Industrial energy users hopeful of lower power bills
Summary: Industrial energy users are hopeful of getting relief from crippling power bills after the competition watchdog recommended government step in as the "buyer of last resort" for new power plants.....
The innovative proposal would see the government effectively underwrite the construction of new plants that could supply power on demand and are owned by smaller players, ensuring more plants are built, and more competition in generation.
It has been tentatively endorsed by Prime Minister Malcolm Turnbull.
ACCC chairman Rod Sims described the proposal as "totally win-win", saying it would help juniors struggling to get new plants built, to the benefit of commercial buyers of power.
The plants would have to supply "despatchable" power that can generate on demand, suggesting they would need to be based on gas or coal, or involve a combination of renewables and storage, for example.
The proposal would see the federal government entering into cheap fixed-price contracts at about $45-$50 a megawatt-hour, to be supplied for the later years of the project, perhaps years 6-15.
'A huge difference'
Mr Sims said the arrangement would help out small players with projects that need several commercial and industrial customers, where those customers are unwilling to commit to long-term deals or perhaps don't have the credit credentials to satisfy commercial lenders.
"We believe there's a lot of new players wanting to get into this market," he said, saying that one or two new projects and players in each state would make "a huge difference".
The government should help underwrite new power plants under the ACCC proposal.
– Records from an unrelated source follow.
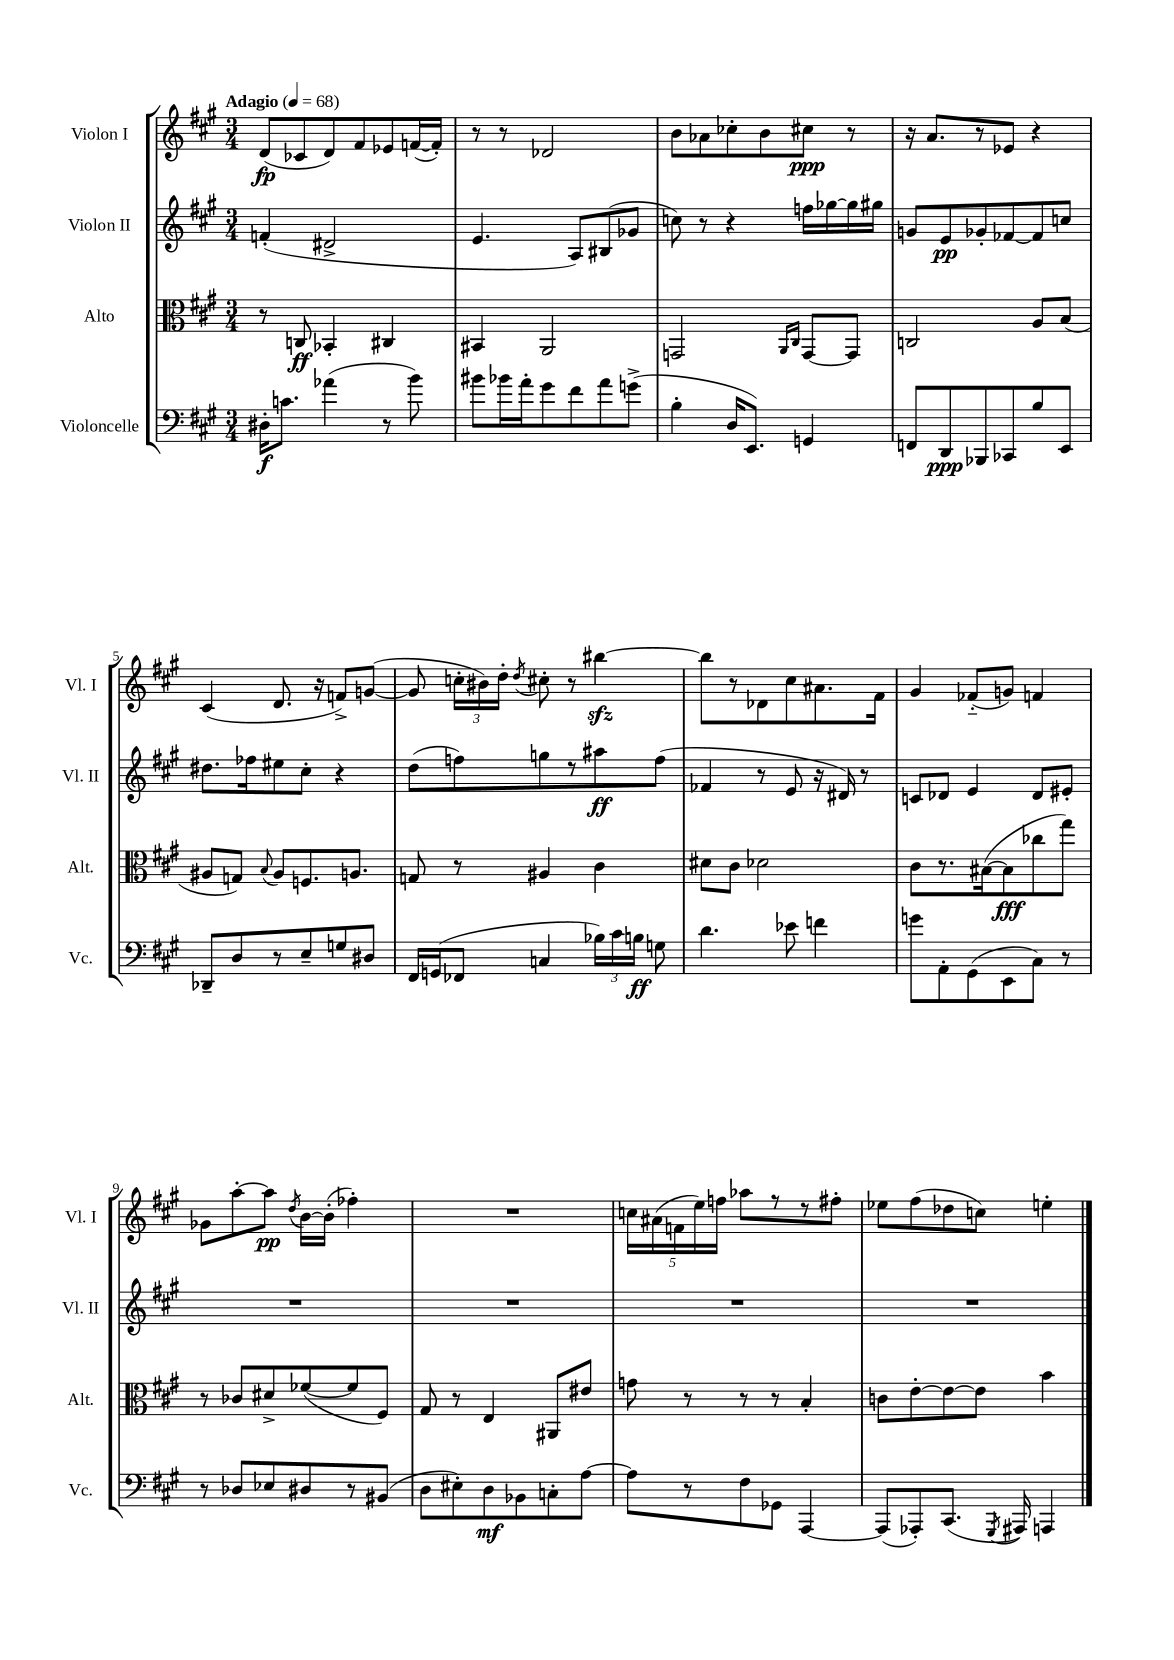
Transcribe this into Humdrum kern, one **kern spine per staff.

**kern	**dynam	**kern	**dynam	**kern	**dynam	**kern	**dynam
*part4	*part4	*part3	*part3	*part2	*part2	*part1	*part1
*staff4	*staff4	*staff3	*staff3	*staff2	*staff2	*staff1	*staff1
*I"Violoncelle	*	*I"Alto	*	*I"Violon II	*	*I"Violon I	*
*I'Vc.	*	*I'Alt.	*	*I'Vl. II	*	*I'Vl. I	*
*clefF4	*	*clefC3	*	*clefG2	*	*clefG2	*
*k[f#c#g#]	*	*k[f#c#g#]	*	*k[f#c#g#]	*	*k[f#c#g#]	*
*M3/4	*	*M3/4	*	*M3/4	*	*M3/4	*
*MM68	*	*MM68	*	*MM68	*	*MM68	*
=1	=1	=1	=1	=1	=1	=1	=1
!	!	!	!	!	!	!LO:TX:a:B:t=Adagio	!
16D#X'\KL	f	8r	.	(4fn'/	.	(8d/L	fp
8.cn\J	.	.	.	.	.	.	.
.	.	8Cn/	ff	.	.	8c-X/	.
(4a-X\	.	4BB-X'/	.	2d#X^/	.	8d/)	.
.	.	.	.	.	.	8f#/	.
8r	.	4C#X/	.	.	.	8e-X/	.
8b\)	.	.	.	.	.	([16fn/L	.
.	.	.	.	.	.	16f'/JJ])	.
=2	=2	=2	=2	=2	=2	=2	=2
8b#X\L	.	4BB#X/	.	4.e/	.	8r	.
16b-X\L	.	.	.	.	.	8r	.
16a'\J	.	.	.	.	.	.	.
8g#\	.	2AA/	.	.	.	2d-X/	.
8f#\	.	.	.	8A/L)	.	.	.
8a\	.	.	.	(8B#X/	.	.	.
(8gn^\J	.	.	.	8g-X/J	.	.	.
=3	=3	=3	=3	=3	=3	=3	=3
4B'\	.	2GGn/	.	8ccn\)	.	8b\L	.
.	.	.	.	8r	.	8a-X\	.
16D/KL	.	.	.	4r	.	8cc-X'\	.
8.EE/J)	.	.	.	.	.	.	.
.	.	.	.	.	.	8b\	.
.	.	16qqAA/LL	.	.	.	.	.
.	.	16qqC#/JJ	.	.	.	.	.
4GGn/	.	[8GG/L	.	16ffn\LL	.	8cc#X\J	ppp
.	.	.	.	[16gg-X\	.	.	.
.	.	8GG/J]	.	16gg-\]	.	8r	.
.	.	.	.	16gg#X\JJ	.	.	.
=4	=4	=4	=4	=4	=4	=4	=4
8FFn/L	.	2Cn/	.	8gn/L	.	16r	.
.	.	.	.	.	.	8.a/L	.
8DD/	ppp	.	.	8e/	pp	.	.
8BBB-X/	.	.	.	8g-X'/	.	8r	.
8CC-X/	.	.	.	[8f-X/	.	8e-X/J	.
8B/	.	8A/L	.	8f-/]	.	4r	.
8EE/J	.	(8B/J	.	8ccn/J	.	.	.
!!LO:LB:g=z
=5	=5	=5	=5	=5	=5	=5	=5
8DD-X~/L	.	8A#X/L	.	8.dd#X\L	.	(4c#/	.
8D/	.	8Gn/J)	.	.	.	.	.
.	.	.	.	16ff-X\k	.	.	.
.	.	8qqB/	.	.	.	.	.
8r	.	8A#/L	.	8ee#X\	.	8.d/	.
8E~/	.	8.Fn/	.	8cc#'\J	.	.	.
.	.	.	.	.	.	16r	.
8Gn/	.	.	.	4r	.	8fn^/L)	.
.	.	8.An/J	.	.	.	.	.
8D#X/J	.	.	.	.	.	([8gn/J	.
=6	=6	=6	=6	=6	=6	=6	=6
16FF#/LL	.	8Gn/	.	(8dd\L	.	8g/]	.
(16GGn/J	.	.	.	.	.	.	.
8FF-X/J	.	8r	.	8ffn\)	.	24ccn'\LL	.
.	.	.	.	.	.	24b#X\)	.
.	.	.	.	.	.	24dd'\JJ	.
.	.	.	.	.	.	8qdd/	.
4Cn/	.	4A#X/	.	8ggn\	.	8cc#X'\	.
.	.	.	.	8r	.	8r	.
24B-X\LL)	.	4c#\	.	8aa#X\	ff	[4bb#Xzz\	.
24c#\	.	.	.	.	.	.	.
24Bn\JJ	ff	.	.	.	.	.	.
8Gn\	.	.	.	(8ff\J	.	.	.
=7	=7	=7	=7	=7	=7	=7	=7
4.d\	.	8d#X\L	.	4f-X/	.	8bb#\L]	.
.	.	8c#\J	.	.	.	8r	.
.	.	2d-X\	.	8r	.	8d-X\	.
8e-X\	.	.	.	8e/	.	8cc#\	.
4fn\	.	.	.	16r	.	8.a#X\	.
.	.	.	.	16d#X/)	.	.	.
.	.	.	.	8r	.	.	.
.	.	.	.	.	.	16f#\Jk	.
=8	=8	=8	=8	=8	=8	=8	=8
8gn\L	.	8c#\L	.	8cn/L	.	4g#/	.
8AA'\	.	8.r	.	8d-X/J	.	.	.
(8GG#\	.	.	.	4e/	.	(8f-X/L	.
.	.	([16B#X\k	.	.	.	.	.
8EE\	.	8B#\]	fff	.	.	8gn/J)	.
8C#\J)	.	8cc-X\	.	8d-/L	.	4fn/	.
8r	.	8gg#\J)	.	8e#X'/J	.	.	.
!!LO:LB:g=z
=9	=9	=9	=9	=9	=9	=9	=9
8r	.	8r	.	2.r	.	8g-X\L	.
8D-X/L	.	8c-X/L	.	.	.	[8aa'\	.
8E-X/	.	8d#X^/	.	.	.	8aa\J]	pp
.	.	.	.	.	.	8qdd/	.
8D#X/	.	([8f-X/	.	.	.	[16b\LL	.
.	.	.	.	.	.	(16b'\JJ]	.
8r	.	8f-/]	.	.	.	4ff-X'\)	.
(8BB#X/J	.	8F#/J)	.	.	.	.	.
=10	=10	=10	=10	=10	=10	=10	=10
8D\L	.	8G#/	.	2.r	.	2.r	.
8E#X'\)	.	8r	.	.	.	.	.
8D\	mf	4E/	.	.	.	.	.
8BB-X\	.	.	.	.	.	.	.
8Cn'\	.	8AA#X/L	.	.	.	.	.
[8A\J	.	8e#X/J	.	.	.	.	.
=11	=11	=11	=11	=11	=11	=11	=11
8A\L]	.	8gn\	.	2.r	.	20ccn\LL	.
.	.	.	.	.	.	(20a#X\	.
.	.	.	.	.	.	20fn\	.
8r	.	8r	.	.	.	.	.
.	.	.	.	.	.	20ee\)	.
.	.	.	.	.	.	20ffn\JJ	.
8F#\	.	8r	.	.	.	8aa-X\L	.
8GG-X\J	.	8r	.	.	.	8r	.
[4AAA/	.	4B'/	.	.	.	8r	.
.	.	.	.	.	.	8ff#X'\J	.
=12	=12	=12	=12	=12	=12	=12	=12
(8AAA/L]	.	8cn\L	.	2.r	.	8ee-X\L	.
8AAA-X'/)	.	[8e'\	.	.	.	(8ff#\	.
(8.CC#/J	.	8e\_	.	.	.	8dd-X\	.
.	.	8e\J]	.	.	.	8ccn\J)	.
8qGGG#/	.	.	.	.	.	.	.
16AAA#X/)	.	.	.	.	.	.	.
4AAAn/	.	4b\	.	.	.	4een'\	.
==	==	==	==	==	==	==	==
*-	*-	*-	*-	*-	*-	*-	*-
Justin McManus
Minerals Council of Australia head Tania Constable said the proposal was "a welcome reality check" that would help secure private investment in needed low-cost generation able to supply industry.
"The ACCC has recognised the impact on wholesale energy prices arising from the closure of older and larger generation assets and has recommended a role for government in underwriting longer- term contracts for large commercial and industrial users," Ms Constable said.
Mr Sims said he didn't know of any instance where such a proposal had been used overseas but said it was a much more hands-off approach than can be seen in other countries, with no government intervention into when or how new generators are built.
"This is a simple mechanism that is totally win-win: the government provides it, but is very unlikely to be called so you're getting generation without any cost to government but if it is called that's fantastic because that means prices are below 45 bucks a megawatt-hour in the wholesale market, that's fantastic."
"I can't see anybody objecting to this one...This isn't rocket science. This is easy to design, easy to put in place."
Energy suppliers and retailers on Wednesday remained guarded on the proposal as they digest the mechanism and the implications.
The Australian Energy Council cautioned that any government intervention mustn't undermine the commercial functioning of the market.